Oroonoko by Aphra Behn
I read this book for one of my classes and included it in case you like historical novels. Prince Oroonoko of Coramantien falls for the beautiful maid Imoinda, which infuriates the King and he is overcome with jealousy. He tricks them and ships them off to slavery in Surinam. The remainder of the story follows Oroonoko in his life as a slave.
This story is told from the perspective of a white female. This novel brings attention to the brutality of slavery, so it was highly unpopular in the time it was written. The narrator is compassionate towards the treatment of the slaves, yet offers no suggestions or arguments to abolish it. It is definitely an interesting read.
A Journal of the Plague Year by Daniel Defoe
I read this book for the same class. It did take me a long time to get through, it was a little difficult to read. But it was pretty interesting. It’s a fictional narrative about a historic event. So there are some historical accuracies, but the story itself is fictional. It is written in first person, so it reads more like a journal or an autobiography. It was interesting to read about the Plague and how people responded, even if it’s not entirely true.
So naturally this book is about the Plague that wreaks havoc in London. The narrator decides to stay at his home in London rather than flee to the country with his brother. The novel is about his observations of the Plague working its way through London and how it affects people.
Small Great Things by Jodi Picoult
Ruth Jefferson is a labor and delivery nurse at Mercy-West Haven in Connecticut, where she has worked for over twenty years. During one of her shifts, she is performing a routine exam on a newborn baby when the father demands to speak to her boss.
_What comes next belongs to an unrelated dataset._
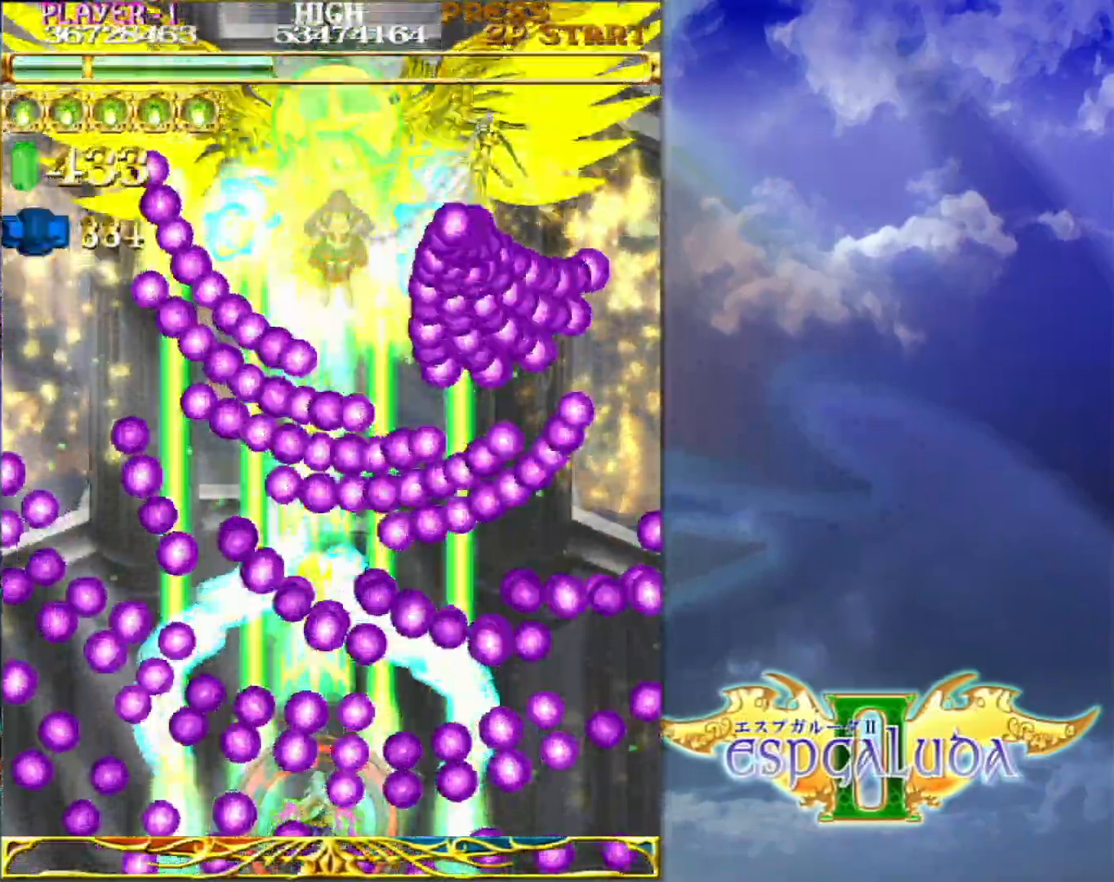
{"dt_ms": 500, "buttons": [], "left_stick": "center", "events": []}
Brit and Turk Bauer, the parents of the newborn baby, are white supremacists and don’t want Ruth anywhere near their child. But the next day when Ruth is the only nurse available to look after the baby, he goes into cardiac arrest. Ruth is torn between following orders or saving his life. Ruth decides to intervene and faces criminal charges for her actions. Ruth’s white public defender, Kennedy McQuarrie, insists that race isn’t an issue in her case and isn’t worth bringing up in court. But as they fight for Ruth’s freedom, both women realize new things about themselves and each other.
I really like the story line, but I felt like this book was offensive and racist. Picoult meant to challenge racism, but every character was a stereotype. It was just too much. But it definitely makes you think about how you treat others and what African Americans have to deal with. So I can respect what she’s trying to do with this novel. There were a lot of dark and heavy parts in this novel, but it’s the ugly truth about racism. But it absolutely disgusted me reading from Turk’s point of view and getting inside his white supremacist mind. While very interesting with an unexpected twist, I found the ending far-fetched, unrealistic, and not very believable. But it was an interesting read, I definitely wanted to see how things turned out.
All that being said, the book was well written and the characters were developed. It was interesting and definitely puts things into perspective and makes you think.